Polri Bantah Sertifikat Pramuka Garuda Bebas Tes Rekrutmen: Tetap Wajib Ikut Seleksi
Baca dalam 60 detik
- Polri menegaskan kepemilikan sertifikat Pramuka Garuda tidak menghapus kewajiban mengikuti seluruh tahapan seleksi penerimaan anggota.
- Pernyataan ini meluruskan wacana sebelumnya yang menyebut sertifikat tersebut bisa menjadi syarat tanpa tes, sekaligus menegaskan komitmen rekrutmen yang transparan.
- Calon peserta diharapkan tidak terpancing informasi keliru dan tetap mempersiapkan diri menghadapi proses seleksi yang objektif.

Kepolisian Republik Indonesia (Polri) menepis anggapan bahwa pemegang sertifikat Pramuka Garuda otomatis diterima sebagai anggota tanpa melalui serangkaian tes. Dalam keterangan resminya, Kepala Divisi Hubungan Masyarakat Polri, Inspektur Jenderal Johnny Eddizon Isir, menegaskan bahwa dokumen prestasi tersebut hanya berstatus sebagai pelengkap berkas, bukan tiket masuk instan ke korps Bhayangkara.
Pernyataan ini muncul sebagai koreksi atas wacana yang sempat mengemuka dari Ketua Kwartir Nasional Gerakan Pramuka, Budi Waseso, yang pada awal Agustus lalu menyebut sertifikat Pramuka Garuda dapat menjadi syarat pendaftaran TNI/Polri tanpa tes. Polri bergerak cepat meluruskan agar tidak terjadi kesalahpahaman di tengah masyarakat, terutama generasi muda yang tengah mempersiapkan diri mengikuti seleksi.
Menurut Isir, seluruh calon anggota, apa pun latar belakang prestasinya, wajib menuntaskan setiap tahapan seleksi yang telah ditetapkan. Regulasi yang menjadi payung hukum adalah Peraturan Polri Nomor 2 Tahun 2026 tentang Penerimaan Anggota Polri. Aturan ini menegaskan bahwa tidak ada jalur khusus atau pengecualian bagi pemegang piagam prestasi, baik di tingkat nasional maupun internasional.
Langkah Polri ini sejalan dengan upaya menjaga kredibilitas proses rekrutmen yang selama ini kerap disorot publik. Dengan menegaskan tidak ada kuota khusus atau titipan, institusi ingin memastikan setiap peserta lolos berdasarkan kemampuan dan kompetensi, bukan karena faktor lain. Prinsip BETAH—bersih, transparan, akuntabel, dan humanis—menjadi landasan dalam setiap tahapan seleksi.
Pengawasan eksternal pun diperkuat. Polri melibatkan Komisi Kepolisian Nasional (Kompolnas), Ikatan Dokter Indonesia (IDI), perhimpunan psikologi, Ditjen Dukcapil Kemendagri, Kemendikdasmen, serta lembaga swadaya masyarakat. Keterlibatan berbagai pihak ini diharapkan mampu meminimalisir potensi kecurangan dan meningkatkan kepercayaan publik terhadap objektivitas seleksi.
Bagi calon pendaftar, kabar ini menjadi pengingat penting bahwa tidak ada jalan pintas menuju seragam dinas. Meski memiliki segudang prestasi, setiap individu tetap harus melewati tes kesehatan, akademik, psikologi, dan fisik yang ketat. Hal ini sekaligus menepis informasi yang beredar di media sosial yang bisa menyesatkan.

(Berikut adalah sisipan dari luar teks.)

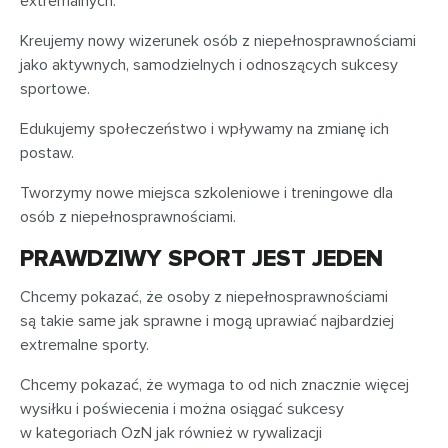
extremalnych.
Kreujemy nowy wizerunek osób z niepełnosprawnościami
jako aktywnych, samodzielnych i odnoszących sukcesy
sportowe.
Edukujemy społeczeństwo i wpływamy na zmianę ich
postaw.
Tworzymy nowe miejsca szkoleniowe i treningowe dla
osób z niepełnosprawnościami.
PRAWDZIWY SPORT JEST JEDEN
Chcemy pokazać, że osoby z niepełnosprawnościami
są takie same jak sprawne i mogą uprawiać najbardziej
extremalne sporty.
Chcemy pokazać, że wymaga to od nich znacznie więcej
wysiłku i poświecenia i można osiągać sukcesy
w kategoriach OzN jak również w rywalizacji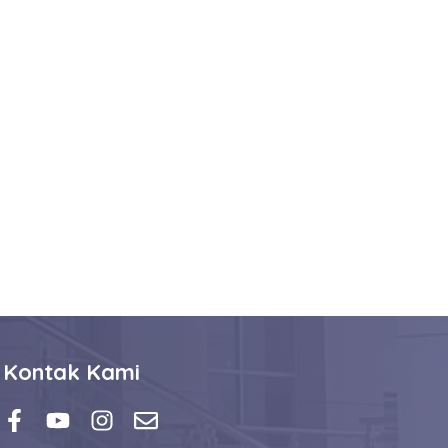
Kontak Kami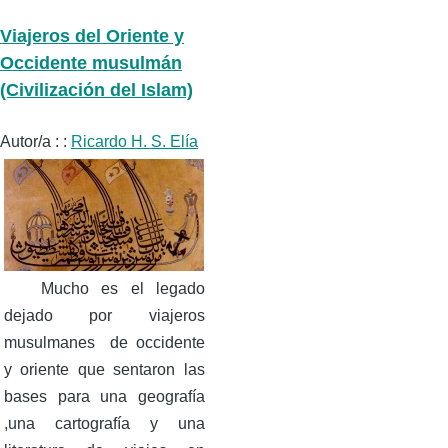
Viajeros del Oriente y
Occidente musulmán
(Civilización del Islam)
Autor/a : :
Ricardo H. S. Elía
Mucho es el legado
dejado por viajeros
musulmanes de occidente
y oriente que sentaron las
bases para una geografía
,una cartografía y una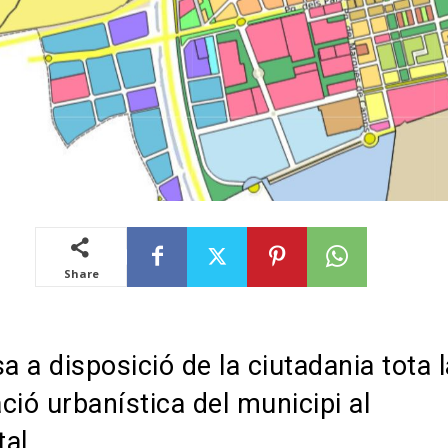
Share
a a disposició de la ciutadania tota 
ció urbanística del municipi al
tal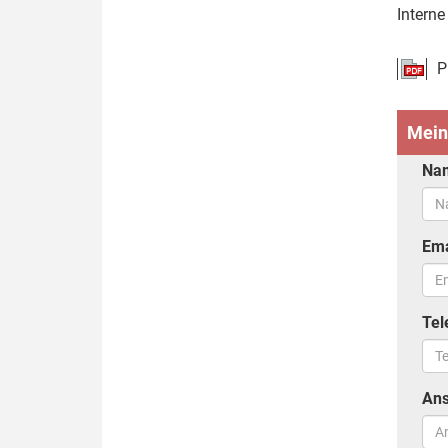
Intern
P
Mein
Na
Ema
Tel
Ans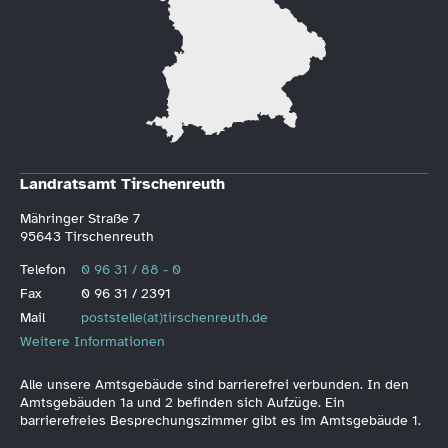
Landratsamt Tirschenreuth
Mähringer Straße 7
95643 Tirschenreuth
Telefon
0 96 31 / 88 - 0
Fax
0 96 31 / 2391
Mail
poststelle(at)tirschenreuth.de
Weitere Informationen
Alle unsere Amtsgebäude sind barrierefrei verbunden. In den
Amtsgebäuden 1a und 2 befinden sich Aufzüge. Ein
barrierefreies Besprechungszimmer gibt es im Amtsgebäude 1.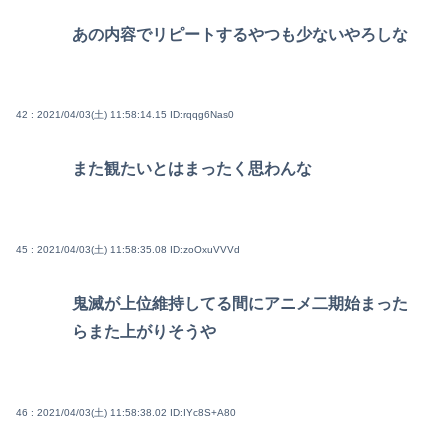
あの内容でリピートするやつも少ないやろしな
42 : 2021/04/03(土) 11:58:14.15
ID:rqqg6Nas0
また観たいとはまったく思わんな
45 : 2021/04/03(土) 11:58:35.08
ID:zoOxuVVVd
鬼滅が上位維持してる間にアニメ二期始まった
らまた上がりそうや
46 : 2021/04/03(土) 11:58:38.02
ID:IYc8S+A80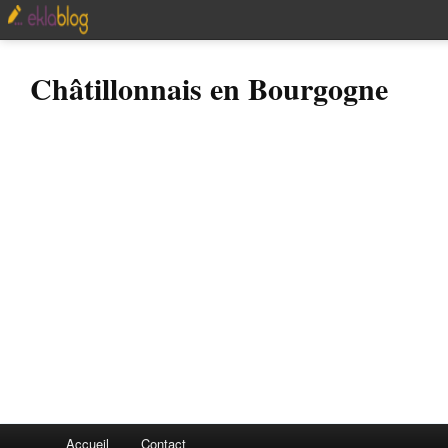
Châtillonnais en Bourgogne
Accueil
Contact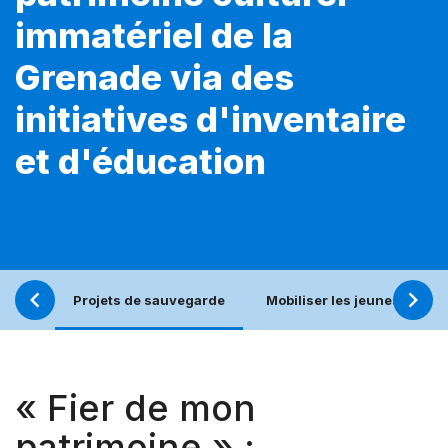
immatériel de la
Grenade via des
initiatives d'inventaire
et d'éducation
Projets de sauvegarde
Mobiliser les jeunes pour u
« Fier de mon
patrimoine » :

“Prestasi yang dibuktikan dengan sertifikat atau piagam, baik nasional maupun internasional, termasuk sertifikat Pramuka Garuda, merupakan dokumen prestasi pendukung yang dapat dilampirkan oleh peserta. Namun, kepemilikan dokumen tersebut tidak serta-merta membuat peserta diterima tanpa mengikuti proses seleksi,” ujar Isir.
Ke depan, Polri dihadapkan pada tantangan untuk terus menjaga integritas rekrutmen di tengah tingginya animo masyarakat. Pertanyaannya, akankah langkah transparansi ini cukup untuk menghapus stigma negatif yang selama ini melekat pada proses penerimaan anggota Polri? Publik tentu berharap komitmen ini tidak hanya sekadar wacana, tetapi terwujud dalam setiap gelombang seleksi yang berjalan.